Asian-American Ryan (Jake Choi) is a stylist, struggling to make it up the ranks. He gets an unexpected assignment dressing a top Chinese film star who’s coming to the US for a photoshoot and to raise his US profile. The star, Ning (james Chen), only wants a ‘Chinese’ stylist, which is why Ryan gets the job, even though he’s lived in the US all his life and has somewhat been running from his Asian heritage.
The connection between the two is initially fractious. Ning is spoiled, difficult and entitled, while Ryan is more interested in what the assignment might mean for his career than his client. Things get even worse when Ning realises that Ryan is gay, which causes the star to fire the stylist. Ning is unprepared to deal with someone who doesn’t hide their sexuality or express any shame about it, but it soon becomes clear that his reaction isn’t pure homophobia, as he might have a few secrets of his own.
As Ning and Ryan get closer, the latter begins to realise that perhaps his Asian heritage isn’t something to hide from, while Ning must grapple with the fact that living a gay life would almost certainly end his Chinese movie star dreams.
Front Cover is a relatively simple love story. Plot-wise it doesn’t go to too many places we haven’t seen before. However, it does it with sweetness and charm, and a real interest in the ideas it explores. That includes the fact Asian people are rarely presented as sex symbols in the West, of second-generation immigrant children rejecting the culture their parents came from, and also the power of the cultural conditioning we all experience. However, it’s also keen to suggest the possibility of change, whether its Ryan’s Chinese parents coming to accept they have a gay son despite the ideas of the culture they originated from, or Ryan reassessing the importance of his career. It’s not completely naïve though, showing that sometimes a major change is just too much for someone to make.
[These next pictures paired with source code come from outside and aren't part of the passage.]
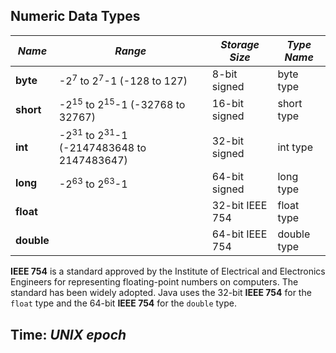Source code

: ## Numeric Data Types

|_Name_|_Range_|_Storage Size_|_Type Name_|
|---|---|---|---|
|__byte__|-2<sup>7</sup> to 2<sup>7</sup>-1 (-128 to 127)|8-bit signed|byte type|
|__short__|-2<sup>15</sup> to 2<sup>15</sup>-1 (-32768 to 32767)|16-bit signed|short type|
|__int__|-2<sup>31</sup> to 2<sup>31</sup>-1 (-2147483648 to 2147483647)|32-bit signed|int type|
|__long__|-2<sup>63</sup> to 2<sup>63</sup>-1|64-bit signed|long type|
|__float__||32-bit IEEE 754|float type|
|__double__||64-bit IEEE 754|double type|

__IEEE 754__ is a standard approved by the Institute of Electrical and Electronics Engineers for representing floating-point numbers on computers. The standard has been widely adopted. Java uses the 32-bit __IEEE 754__ for the `float` type and the 64-bit __IEEE 754__ for the `double` type.

## Time: _UNIX epoch_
Jake Choi and James Chen have pretty good chemistry as the central duo and help to pull the movie through. That’s very handy, as Front Cover has a few structural issues, particularly moving too fast at some points and too slowly at others. It also has a few too many characters that are essentially ciphers, who are used in a slightly lazy way which underlines how dispensable they are (it doesn’t help either that most of these characters are women, who generally get pretty short shrift in the film).
It’s an imperfect movie, but also a rather charming one. Thankfully, it becomes more absorbing as it continues, especially as it’s better at sweetness and romance than it is with the initial conflict between the main duo. Front Cover may not be a film that’s going to set the world on fire, but it possesses a genuine sweetness and interest in its main characters and the issues its exploring. It’s a film that wants to give us hope, as well as acknowledging that hope sometimes isn’t quite enough on its own.
Overall Verdict: Front Cover is a sweet gay romance, with a real interest the clashes between cultures. It may have a few issues, but it’s also pretty charming.